In this case the majority opinion of the court of appeals stated:
The Supreme Court has indicated that although settlement agreements under the aegis of Rule 807.05, Stats., `have occasionally been referred to as contracts, they are not governed by contract law' and may be set aside, in the court's discretion, for any of the reasons specified in Rule 806.07 (1), Stats. Burmeister v. Vondrachek, 86 Wis.2d 650, 664, 273 N.W.2d 242, 248 (1979). Apart from the ameliorating provisions of Rule 806.07, however, certain stipulations under Rule 807.05 `are entitled to all the sanctity of an ordinary contract.' Thayer v. Federal Life Ins. Co., 217 Wis. 282, 285, 258 N.W. 849, 850 (1935). Principles of contract law may thus illumine our inquiry. 147 Wis.2d at 737.

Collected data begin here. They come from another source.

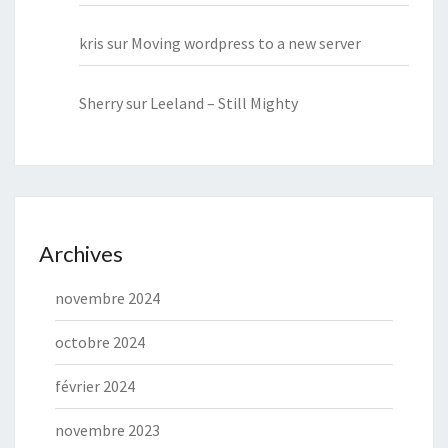
kris
sur
Moving wordpress to a new server
Sherry
sur
Leeland – Still Mighty
Archives
novembre 2024
octobre 2024
février 2024
novembre 2023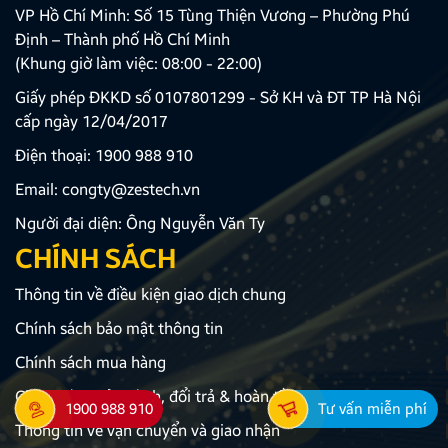
VP Hồ Chí Minh: Số 15 Tùng Thiện Vương – Phường Phú
Định – Thành phố Hồ Chí Minh
(Khung giờ làm việc: 08:00 - 22:00)
Giấy phép ĐKKD số 0107801299 - Sở KH và ĐT TP Hà Nội
cấp ngày 12/04/2017
Điện thoại:
1900 988 910
Email:
congty@zestech.vn
Người đại diện: Ông Nguyễn Văn Ty
CHÍNH SÁCH
Thông tin về điều kiện giao dịch chung
Chính sách bảo mật thông tin
Chính sách mua hàng
Chính sách bảo hành, đổi trả & hoàn tiền
1900 988 910
Tư vấn miễn phí
Thông tin về vận chuyển và giao nhận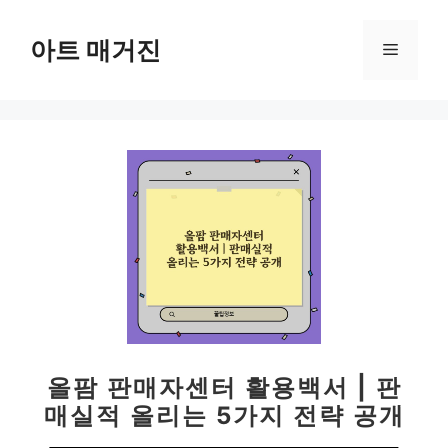
컨
텐
아트 매거진
메
츠
로
뉴
건
너
뛰
기
올팜 판매자센터 활용백서 | 판
매실적 올리는 5가지 전략 공개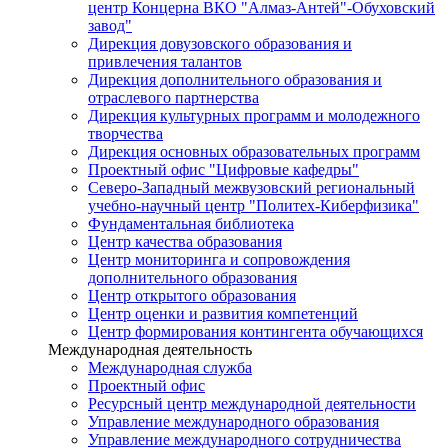
центр Концерна ВКО "Алмаз-Антей"-Обуховский
завод"
Дирекция довузовского образования и
привлечения талантов
Дирекция дополнительного образования и
отраслевого партнерства
Дирекция культурных программ и молодежного
творчества
Дирекция основных образовательных программ
Проектный офис "Цифровые кафедры"
Северо-Западный межвузовский региональный
учебно-научный центр "Политех-Киберфизика"
Фундаментальная библиотека
Центр качества образования
Центр мониторинга и сопровождения
дополнительного образования
Центр открытого образования
Центр оценки и развития компетенций
Центр формирования контингента обучающихся
Международная деятельность
Международная служба
Проектный офис
Ресурсный центр международной деятельности
Управление международного образования
Управление международного сотрудничества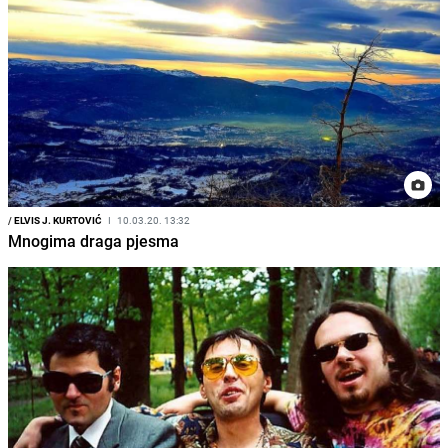
/
ELVIS J. KURTOVIĆ
I
10.03.20. 13:32
Mnogima draga pjesma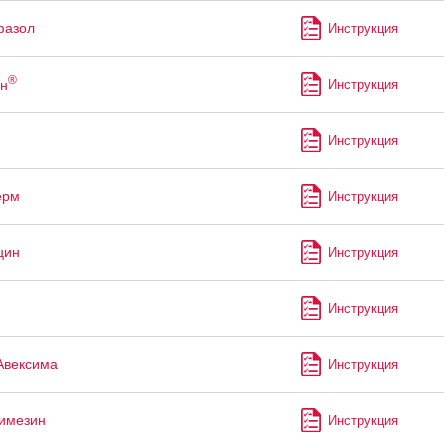
фазол
Инструкция
®
н
Инструкция
Инструкция
ерм
Инструкция
цин
Инструкция
Инструкция
Авексима
Инструкция
имезин
Инструкция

Because this language in the court of appeals' opinion might survive the court's modification of the court of appeals' decision, the court's opinion attempts to clarify this language and the Burmeister case. The court opinion states that the Burmeister court "goes too far to say that contract law is inapplicable to all agreements reached under sec. 807.05, Stats.," majority op. p. 67, and is "incorrect to say that sec. 807.05 operates to make enforceable as a contract a putative agreement that is not a contract, just because the formalities of that statute have been observed," majority op. p. 67.
Mrs. Kocinski's pro se brief refers to Burmeister. The briefs in this court of counsel for the other parties do not discuss the Burmeister case. While I have doubts about the need for this court's "clarification," I join in the opinion.